# :: Training kit :: Intel Processor ::



## Mo0o0n Light (Oct 20, 2007)

Hi every one here;

I have a small problem 

I have a project and my advisor ask me to get information about a 
Training kit with Intel processor 8086 ,,

My problem as following:

I can’t find any information about it and I could't recognize if this Training kit a motherboard or a device ,,   

I'll be so glad if you help me ,,


with all my best wishes...


----------



## praka123 (Oct 20, 2007)

the kit is 8086 processor-based for labs which u may need to train for ur mnemonics.
there is emulation software for 8085/86 etc in linux and may be for windows too.


----------



## RCuber (Oct 20, 2007)

yea you can get training kits in the market.

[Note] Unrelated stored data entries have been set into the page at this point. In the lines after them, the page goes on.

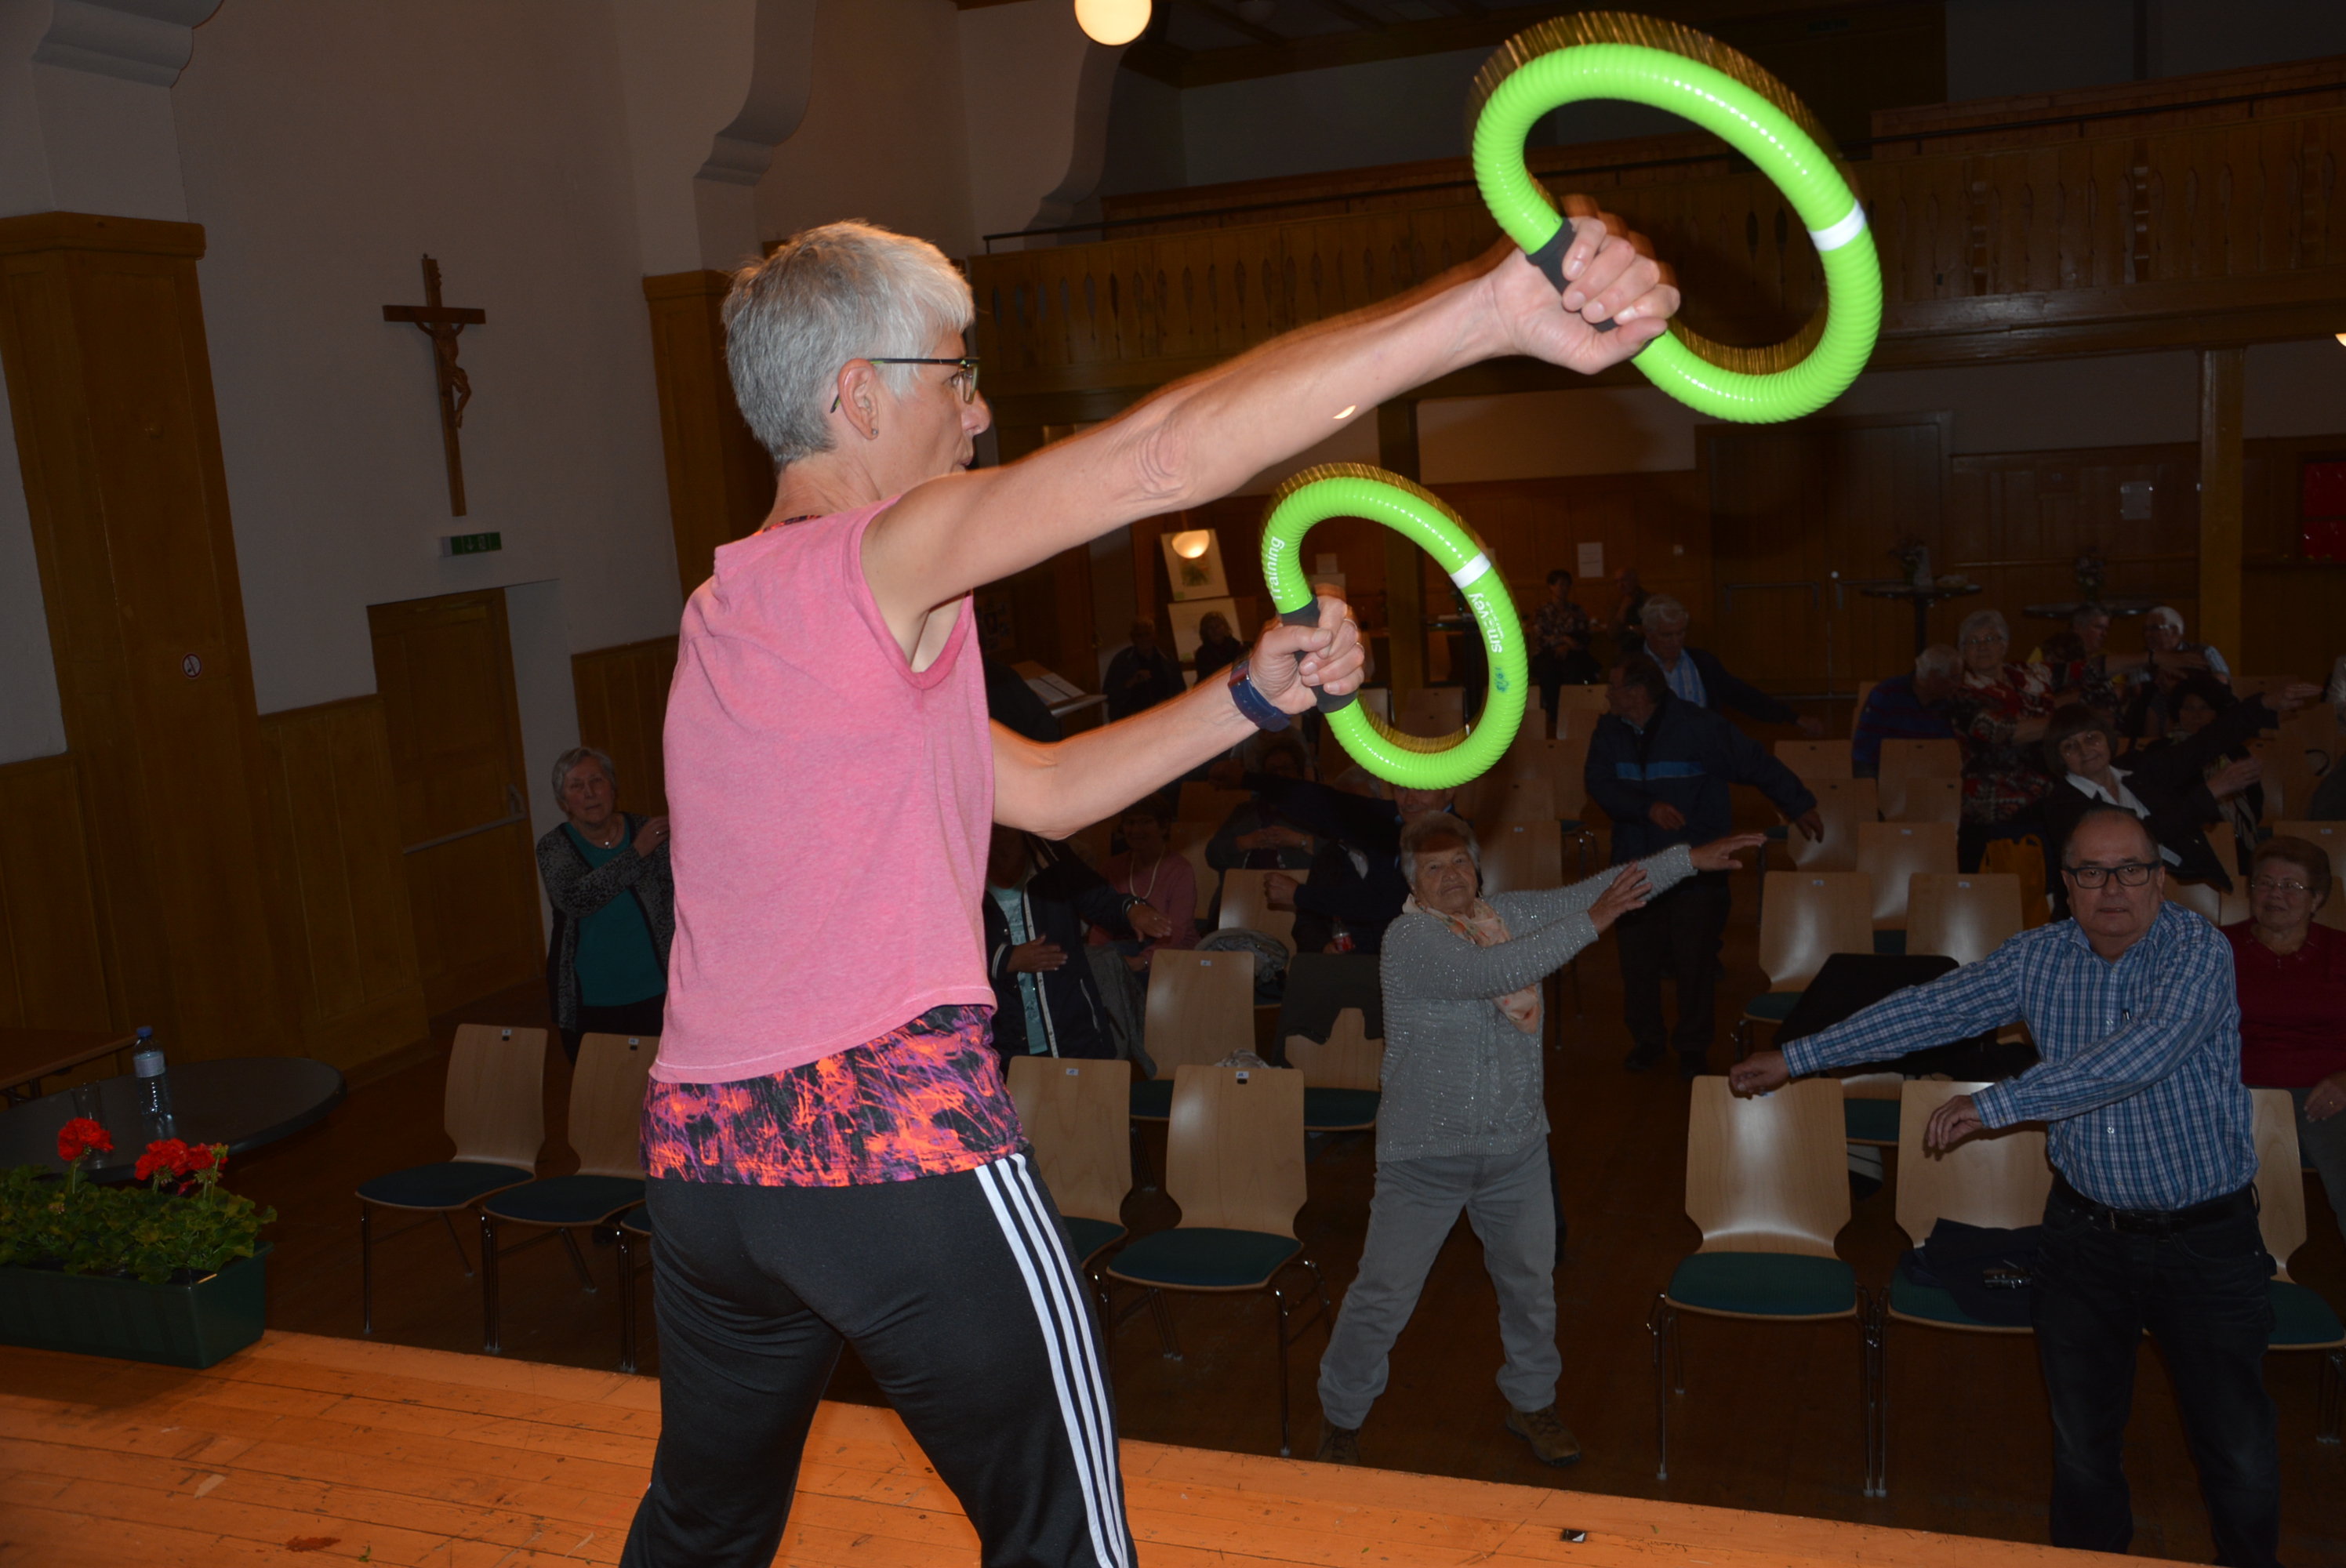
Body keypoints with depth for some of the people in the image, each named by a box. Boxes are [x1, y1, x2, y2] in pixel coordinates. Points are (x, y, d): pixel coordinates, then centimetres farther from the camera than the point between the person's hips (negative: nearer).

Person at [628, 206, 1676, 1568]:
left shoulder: (725, 614, 16)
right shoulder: (876, 558, -10)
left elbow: (1041, 788, 15)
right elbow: (1163, 456, -25)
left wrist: (1259, 693, 8)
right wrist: (1493, 304, -28)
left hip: (702, 1154, 8)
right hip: (897, 1139, -8)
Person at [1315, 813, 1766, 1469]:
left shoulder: (1507, 913, 3)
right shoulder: (1410, 938, -19)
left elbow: (1591, 892, 5)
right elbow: (1490, 972, -33)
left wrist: (1690, 858, 0)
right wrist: (1590, 922, -31)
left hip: (1516, 1146, 6)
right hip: (1426, 1151, -6)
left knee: (1531, 1282, 19)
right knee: (1384, 1295, 2)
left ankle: (1531, 1402, 42)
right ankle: (1341, 1416, 23)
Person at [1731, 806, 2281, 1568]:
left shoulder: (2198, 950, -17)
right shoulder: (2039, 957, -2)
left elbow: (2148, 1049, -32)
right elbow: (1929, 1009, 1)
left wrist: (1996, 1104, -33)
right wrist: (1797, 1056, 0)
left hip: (2204, 1240, -3)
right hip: (2085, 1232, 4)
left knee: (2241, 1460, 7)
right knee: (2082, 1441, 14)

I have a 8086 which one of my friend gave it to me  (and forgot to take it back ). 
Emulators are good but should not become a replacement for the trainer kit.


----------



## praka123 (Oct 20, 2007)

hmm...really?  i passed my lab arrear exam for microprocessor  studied  using gaonkar's emulation software. 8)


----------



## Mo0o0n Light (Oct 21, 2007)

praka123 

thanx for your reply .. I need to the standards of this card ,, then we'll use the assembly language to deal with it ..

==========

Charan 

could you blz send your Friend's card to me << Just kidding 

if you have any information about the standards and production companies of this card , I'll be so glad for you ..


----------



## Mo0o0n Light (Oct 22, 2007)

UP


to get any reply


----------



## RCuber (Oct 22, 2007)

hoo sorry moonlight, forgot to reply. just pickup a copy of Electronics For You and check the ads. there will be loads of companies selling 8086 trainers , just buy it from them.


----------



## praka123 (Oct 22, 2007)

@OP:havent u seen these sites selling kits:
*www.skykingagencies.com/trainer.htm
*www.kitektechnologies.com/micro_lab.htm
^^^does it help


----------



## Mo0o0n Light (Oct 29, 2007)

thanx a lot charan & praka123 for your help ..

your links was very helpful for me ..



thank you again


----------